Exercise aim – To complete the exercise, repeat every record exactly as it stands.

++++ Dataset entries

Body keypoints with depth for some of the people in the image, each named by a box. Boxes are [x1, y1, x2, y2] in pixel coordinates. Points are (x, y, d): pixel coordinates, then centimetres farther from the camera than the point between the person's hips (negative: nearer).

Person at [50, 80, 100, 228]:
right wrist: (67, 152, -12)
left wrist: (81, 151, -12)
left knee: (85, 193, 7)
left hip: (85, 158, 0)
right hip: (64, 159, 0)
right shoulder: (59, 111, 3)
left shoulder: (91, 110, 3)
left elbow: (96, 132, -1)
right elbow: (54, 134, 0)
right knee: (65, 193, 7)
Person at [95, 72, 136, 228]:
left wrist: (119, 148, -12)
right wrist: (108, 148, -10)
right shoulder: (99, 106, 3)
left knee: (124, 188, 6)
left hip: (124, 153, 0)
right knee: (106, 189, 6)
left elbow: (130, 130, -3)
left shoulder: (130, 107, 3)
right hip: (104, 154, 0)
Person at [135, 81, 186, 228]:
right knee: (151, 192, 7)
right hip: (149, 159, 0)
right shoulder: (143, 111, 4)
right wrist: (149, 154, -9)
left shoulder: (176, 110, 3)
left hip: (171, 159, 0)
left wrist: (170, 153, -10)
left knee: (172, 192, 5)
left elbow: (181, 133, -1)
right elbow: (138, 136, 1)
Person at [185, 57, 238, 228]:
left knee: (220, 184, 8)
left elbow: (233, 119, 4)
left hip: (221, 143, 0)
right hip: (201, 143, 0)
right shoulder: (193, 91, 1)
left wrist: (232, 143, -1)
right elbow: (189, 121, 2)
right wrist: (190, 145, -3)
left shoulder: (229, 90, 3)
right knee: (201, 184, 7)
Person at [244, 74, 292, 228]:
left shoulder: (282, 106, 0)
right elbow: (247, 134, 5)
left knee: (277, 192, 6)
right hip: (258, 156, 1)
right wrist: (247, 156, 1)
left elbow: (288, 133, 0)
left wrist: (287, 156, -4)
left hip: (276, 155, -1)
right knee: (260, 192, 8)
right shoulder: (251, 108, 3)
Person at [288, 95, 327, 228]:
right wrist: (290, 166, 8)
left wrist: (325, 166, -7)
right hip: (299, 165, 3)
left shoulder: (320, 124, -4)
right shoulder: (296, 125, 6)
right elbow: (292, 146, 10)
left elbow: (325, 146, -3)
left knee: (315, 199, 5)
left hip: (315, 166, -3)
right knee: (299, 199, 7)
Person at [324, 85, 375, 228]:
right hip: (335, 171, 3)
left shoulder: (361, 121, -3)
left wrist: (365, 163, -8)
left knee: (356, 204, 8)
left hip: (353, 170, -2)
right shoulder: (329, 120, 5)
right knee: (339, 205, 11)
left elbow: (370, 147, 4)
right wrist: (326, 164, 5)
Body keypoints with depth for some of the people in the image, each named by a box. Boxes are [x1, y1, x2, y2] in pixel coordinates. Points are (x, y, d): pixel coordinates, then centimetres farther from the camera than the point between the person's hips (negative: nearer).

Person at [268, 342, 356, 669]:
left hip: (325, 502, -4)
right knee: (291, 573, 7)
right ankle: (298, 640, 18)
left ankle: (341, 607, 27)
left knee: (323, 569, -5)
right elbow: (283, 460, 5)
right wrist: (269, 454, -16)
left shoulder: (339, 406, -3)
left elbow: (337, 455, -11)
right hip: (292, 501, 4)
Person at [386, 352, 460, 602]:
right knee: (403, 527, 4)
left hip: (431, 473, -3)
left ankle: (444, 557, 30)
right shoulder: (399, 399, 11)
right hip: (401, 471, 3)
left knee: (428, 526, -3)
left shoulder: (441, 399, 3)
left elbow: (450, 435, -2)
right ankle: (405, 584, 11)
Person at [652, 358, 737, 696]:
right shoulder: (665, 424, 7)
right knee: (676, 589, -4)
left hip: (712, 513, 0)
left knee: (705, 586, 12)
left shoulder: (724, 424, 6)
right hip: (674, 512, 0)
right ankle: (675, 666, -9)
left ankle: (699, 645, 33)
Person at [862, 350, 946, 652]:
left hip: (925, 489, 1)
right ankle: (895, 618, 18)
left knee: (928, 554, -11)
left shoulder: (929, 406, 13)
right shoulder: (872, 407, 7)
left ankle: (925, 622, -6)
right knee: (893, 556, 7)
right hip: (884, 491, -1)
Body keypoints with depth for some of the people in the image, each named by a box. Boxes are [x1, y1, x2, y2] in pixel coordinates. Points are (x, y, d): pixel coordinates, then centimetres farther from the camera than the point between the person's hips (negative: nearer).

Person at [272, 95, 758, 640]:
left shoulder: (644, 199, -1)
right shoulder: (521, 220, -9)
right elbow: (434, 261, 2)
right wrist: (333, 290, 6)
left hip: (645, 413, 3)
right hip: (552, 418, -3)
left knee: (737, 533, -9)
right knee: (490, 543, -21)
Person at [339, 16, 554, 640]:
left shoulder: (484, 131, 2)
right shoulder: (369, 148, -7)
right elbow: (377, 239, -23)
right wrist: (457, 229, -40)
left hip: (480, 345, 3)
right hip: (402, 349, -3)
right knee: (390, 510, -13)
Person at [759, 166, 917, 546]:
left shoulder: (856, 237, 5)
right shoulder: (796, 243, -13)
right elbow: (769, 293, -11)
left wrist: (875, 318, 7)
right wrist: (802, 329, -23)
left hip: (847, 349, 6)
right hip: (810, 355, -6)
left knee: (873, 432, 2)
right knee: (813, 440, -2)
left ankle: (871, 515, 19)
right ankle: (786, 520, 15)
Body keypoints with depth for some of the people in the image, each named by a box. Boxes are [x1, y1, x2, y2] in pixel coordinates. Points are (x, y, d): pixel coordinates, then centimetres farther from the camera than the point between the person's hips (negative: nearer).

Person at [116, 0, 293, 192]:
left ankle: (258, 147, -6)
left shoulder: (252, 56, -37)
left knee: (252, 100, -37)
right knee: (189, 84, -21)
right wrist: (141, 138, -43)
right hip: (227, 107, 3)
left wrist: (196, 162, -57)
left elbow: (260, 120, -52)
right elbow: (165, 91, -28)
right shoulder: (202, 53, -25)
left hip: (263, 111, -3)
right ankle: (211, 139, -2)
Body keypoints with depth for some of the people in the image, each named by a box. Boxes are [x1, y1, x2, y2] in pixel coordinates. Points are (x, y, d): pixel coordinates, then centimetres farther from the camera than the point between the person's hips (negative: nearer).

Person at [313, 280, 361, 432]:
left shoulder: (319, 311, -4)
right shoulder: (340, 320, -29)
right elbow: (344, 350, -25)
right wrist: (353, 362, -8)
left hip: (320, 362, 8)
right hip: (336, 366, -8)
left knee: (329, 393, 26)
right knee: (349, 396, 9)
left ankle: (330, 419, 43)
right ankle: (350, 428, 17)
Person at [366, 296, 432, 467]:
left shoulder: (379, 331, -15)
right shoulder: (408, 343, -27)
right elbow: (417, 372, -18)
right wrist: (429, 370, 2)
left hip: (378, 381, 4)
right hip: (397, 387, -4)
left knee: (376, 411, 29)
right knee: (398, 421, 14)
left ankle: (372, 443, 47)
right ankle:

++++++++

Solved problem –
Body keypoints with depth for some of the people in the image, each named by a box. Boxes are [x1, y1, x2, y2] in pixel coordinates. Points are (x, y, d): pixel coordinates, then centimetres farther from the camera than the point between the person's hips (negative: nearer).

Person at [50, 80, 100, 228]:
right wrist: (67, 152, -12)
left wrist: (81, 151, -12)
left knee: (85, 193, 7)
left hip: (85, 158, 0)
right hip: (64, 159, 0)
right shoulder: (59, 111, 3)
left shoulder: (91, 110, 3)
left elbow: (96, 132, -1)
right elbow: (54, 134, 0)
right knee: (65, 193, 7)
Person at [95, 72, 136, 228]:
left wrist: (119, 148, -12)
right wrist: (108, 148, -10)
right shoulder: (99, 106, 3)
left knee: (124, 188, 6)
left hip: (124, 153, 0)
right knee: (106, 189, 6)
left elbow: (130, 130, -3)
left shoulder: (130, 107, 3)
right hip: (104, 154, 0)
Person at [135, 81, 186, 228]:
right knee: (151, 192, 7)
right hip: (149, 159, 0)
right shoulder: (143, 111, 4)
right wrist: (149, 154, -9)
left shoulder: (176, 110, 3)
left hip: (171, 159, 0)
left wrist: (170, 153, -10)
left knee: (172, 192, 5)
left elbow: (181, 133, -1)
right elbow: (138, 136, 1)
Person at [185, 57, 238, 228]:
left knee: (220, 184, 8)
left elbow: (233, 119, 4)
left hip: (221, 143, 0)
right hip: (201, 143, 0)
right shoulder: (193, 91, 1)
left wrist: (232, 143, -1)
right elbow: (189, 121, 2)
right wrist: (190, 145, -3)
left shoulder: (229, 90, 3)
right knee: (201, 184, 7)
Person at [244, 74, 292, 228]:
left shoulder: (282, 106, 0)
right elbow: (247, 134, 5)
left knee: (277, 192, 6)
right hip: (258, 156, 1)
right wrist: (247, 156, 1)
left elbow: (288, 133, 0)
left wrist: (287, 156, -4)
left hip: (276, 155, -1)
right knee: (260, 192, 8)
right shoulder: (251, 108, 3)
Person at [288, 95, 327, 228]:
right wrist: (290, 166, 8)
left wrist: (325, 166, -7)
right hip: (299, 165, 3)
left shoulder: (320, 124, -4)
right shoulder: (296, 125, 6)
right elbow: (292, 146, 10)
left elbow: (325, 146, -3)
left knee: (315, 199, 5)
left hip: (315, 166, -3)
right knee: (299, 199, 7)
Person at [324, 85, 375, 228]:
right hip: (335, 171, 3)
left shoulder: (361, 121, -3)
left wrist: (365, 163, -8)
left knee: (356, 204, 8)
left hip: (353, 170, -2)
right shoulder: (329, 120, 5)
right knee: (339, 205, 11)
left elbow: (370, 147, 4)
right wrist: (326, 164, 5)
Body keypoints with depth for some of the people in the image, each named by a box. Boxes are [x1, y1, x2, y2] in pixel coordinates. Points are (x, y, d): pixel coordinates, then centimetres farther from the camera than the point between the person's hips (negative: nearer).

Person at [268, 342, 356, 669]:
left hip: (325, 502, -4)
right knee: (291, 573, 7)
right ankle: (298, 640, 18)
left ankle: (341, 607, 27)
left knee: (323, 569, -5)
right elbow: (283, 460, 5)
right wrist: (269, 454, -16)
left shoulder: (339, 406, -3)
left elbow: (337, 455, -11)
right hip: (292, 501, 4)
Person at [386, 352, 460, 602]:
right knee: (403, 527, 4)
left hip: (431, 473, -3)
left ankle: (444, 557, 30)
right shoulder: (399, 399, 11)
right hip: (401, 471, 3)
left knee: (428, 526, -3)
left shoulder: (441, 399, 3)
left elbow: (450, 435, -2)
right ankle: (405, 584, 11)
Person at [652, 358, 737, 696]:
right shoulder: (665, 424, 7)
right knee: (676, 589, -4)
left hip: (712, 513, 0)
left knee: (705, 586, 12)
left shoulder: (724, 424, 6)
right hip: (674, 512, 0)
right ankle: (675, 666, -9)
left ankle: (699, 645, 33)
Person at [862, 350, 946, 652]:
left hip: (925, 489, 1)
right ankle: (895, 618, 18)
left knee: (928, 554, -11)
left shoulder: (929, 406, 13)
right shoulder: (872, 407, 7)
left ankle: (925, 622, -6)
right knee: (893, 556, 7)
right hip: (884, 491, -1)
Body keypoints with depth for some of the people in the image, each named by a box. Boxes are [x1, y1, x2, y2] in pixel coordinates. Points are (x, y, d): pixel coordinates, then centimetres farther from the camera than the point between the person's hips (negative: nearer).

Person at [272, 95, 758, 640]:
left shoulder: (644, 199, -1)
right shoulder: (521, 220, -9)
right elbow: (434, 261, 2)
right wrist: (333, 290, 6)
left hip: (645, 413, 3)
right hip: (552, 418, -3)
left knee: (737, 533, -9)
right knee: (490, 543, -21)
Person at [339, 16, 554, 640]:
left shoulder: (484, 131, 2)
right shoulder: (369, 148, -7)
right elbow: (377, 239, -23)
right wrist: (457, 229, -40)
left hip: (480, 345, 3)
right hip: (402, 349, -3)
right knee: (390, 510, -13)
Person at [759, 166, 917, 546]:
left shoulder: (856, 237, 5)
right shoulder: (796, 243, -13)
right elbow: (769, 293, -11)
left wrist: (875, 318, 7)
right wrist: (802, 329, -23)
left hip: (847, 349, 6)
right hip: (810, 355, -6)
left knee: (873, 432, 2)
right knee: (813, 440, -2)
left ankle: (871, 515, 19)
right ankle: (786, 520, 15)
Body keypoints with depth for some of the people in the image, each named by a box. Boxes are [x1, y1, x2, y2] in pixel coordinates. Points are (x, y, d): pixel coordinates, then centimetres farther from the camera than the point between the person's hips (negative: nearer).

Person at [116, 0, 293, 192]:
left ankle: (258, 147, -6)
left shoulder: (252, 56, -37)
left knee: (252, 100, -37)
right knee: (189, 84, -21)
right wrist: (141, 138, -43)
right hip: (227, 107, 3)
left wrist: (196, 162, -57)
left elbow: (260, 120, -52)
right elbow: (165, 91, -28)
right shoulder: (202, 53, -25)
left hip: (263, 111, -3)
right ankle: (211, 139, -2)
Body keypoints with depth for some of the people in the image, each named by a box. Boxes are [x1, y1, x2, y2] in pixel coordinates. Points are (x, y, d): pixel coordinates, then centimetres farther from the camera than the point between the person's hips (negative: nearer).

Person at [313, 280, 361, 432]:
left shoulder: (319, 311, -4)
right shoulder: (340, 320, -29)
right elbow: (344, 350, -25)
right wrist: (353, 362, -8)
left hip: (320, 362, 8)
right hip: (336, 366, -8)
left knee: (329, 393, 26)
right knee: (349, 396, 9)
left ankle: (330, 419, 43)
right ankle: (350, 428, 17)
Person at [366, 296, 432, 467]:
left shoulder: (379, 331, -15)
right shoulder: (408, 343, -27)
right elbow: (417, 372, -18)
right wrist: (429, 370, 2)
left hip: (378, 381, 4)
right hip: (397, 387, -4)
left knee: (376, 411, 29)
right knee: (398, 421, 14)
left ankle: (372, 443, 47)
right ankle:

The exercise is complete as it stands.